Holocaust survivor marked physically, emotionally, but not his spirit

The tattoo on Michael Jacobs’ arm was a number: 118860.

The mark remained skin deep his entire life.  It served as a reminder to him, and for others, that he had spent his teen years in a Nazi concentration camp.  From 1939-45, the former Mendel Jakudowicz of Poland was forced to live life in one of the most notorious camps, Auschwitz.

After the war, Jacobs found a home in Dallas.  A few decades ago, he started traveling the country, telling his story to congregations at churches and to anyone who would listen.  He called himself a Holocaust survivor.  He’d even traveled back to the Old Country and toured the death camp he somehow survived.  He wanted to remember every detail; every injustice; the loss of human dignity; the macabre sights and sounds; the ancient hateful prejudices unleashed ferociously among his neighbors, the German people.  He told me his story when I was a reporter in a small Texas town where he was booked to speak at the Methodist church.  Listening to his horrific ordeal, I envisioned gray scenes in the dead of winter: people with somber expressions frozen in black and white images, silent yet dignified.

A bright-eyed 15-year-old boy entering Camp Auschwitz, Jacobs first saw ovens.  Optimistically he thought his captors were going to teach him the trade of a baker.  He soon found the ovens were used to destroy human remains.  Nothing was joyous about life in Auschwitz where prisoners were sentenced to slavery or death.  Their crime was their religion.
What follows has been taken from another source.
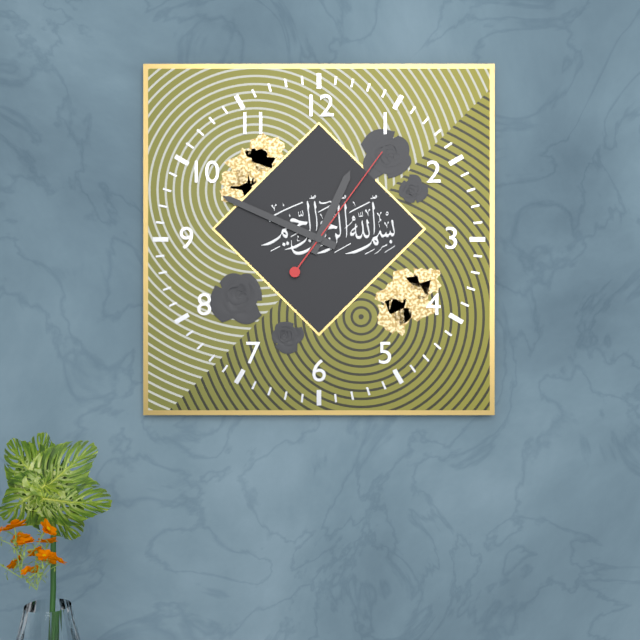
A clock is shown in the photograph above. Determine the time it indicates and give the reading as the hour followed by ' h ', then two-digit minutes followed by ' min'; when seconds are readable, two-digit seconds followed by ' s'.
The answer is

As the Nazis were coming to power—incited by their beloved leader Adolph Hitler—Jacobs’ family was forced to leave their home and move into ghettos.  And from there, residents were collected and packed into trains heading to various concentration camps.  His family divided, Jacobs faced uncertainty in a concentration camp alone.  He was stripped of his clothes and issued a numbered wool uniform with black and white stripes and a matching cap.  The tattoo procedure was painful.

Jacobs was assigned to accompany a young Nazi soldier and told to follow his orders.  He obeyed, wanting nothing more than to survive the times.
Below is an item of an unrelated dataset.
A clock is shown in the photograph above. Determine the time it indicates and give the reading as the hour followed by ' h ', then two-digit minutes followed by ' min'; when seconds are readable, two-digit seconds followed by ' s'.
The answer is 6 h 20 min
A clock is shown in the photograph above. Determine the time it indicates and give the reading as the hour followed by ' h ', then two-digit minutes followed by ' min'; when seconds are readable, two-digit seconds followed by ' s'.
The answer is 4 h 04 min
Back in prison, Jacobs and other able-bodied males had to search Allied planes shot down by the Germans.  They were to break down the parts into salvageable piles of scrap metal.  The forced laborers had to be very good, as Jacobs said, “One wrong move and we went under the oven.”

Ironically Jacobs was learning a lucrative trade.  When he immigrated to America in 1951, settling in Dallas, he founded a scrap metal business which became prosperous.

During internment, Jacobs dealt with deep depression.  In whispered conversations, inmates would encourage each other.  “Why don’t you look up at the sky,” he recalled one man saying to him one night when he was feeling particularly down.  “See how the stars smile at us?”

As he lay on a filthy bunk in a cold, crowded dormitory, he would close his eyes.  He imagined himself as a bird: soaring above the screams, gunshots, and stench.  Meditation was a form of escape.  “At that time, I was free,” he told me.

After enduring hell on earth for several years, one day the prisoners awakened to find the camp’s cruel commanders gone.  The prisoners had heard the Allies soon were coming.  Jacobs took cautious steps to leave, unsure if this were another hoax and he would be shot.  Slowly he gained confidence and then ran away.  Tired and weak, he stopped at a house and was welcomed inside.  Still wearing his prison camp clothes, he didn’t recognize himself when he looked in the mirror.  He had aged decades.  He stood on a scale and weighed less than 100 pounds.

Eventually he would learn that 80 of his family members, including his parents and siblings, did not survive the war.  Jacobs was alone to learn the ways of the world.

He said what got him through the horror he endured was positive thinking.  He held no bitterness toward his captors.  Life, he could say as an old man, had been good.

The power of positive thinking is the human spirit.  Jacobs’ survival skill was his tolerance of those who hated him—and his understanding that the world had gone mad for a little while.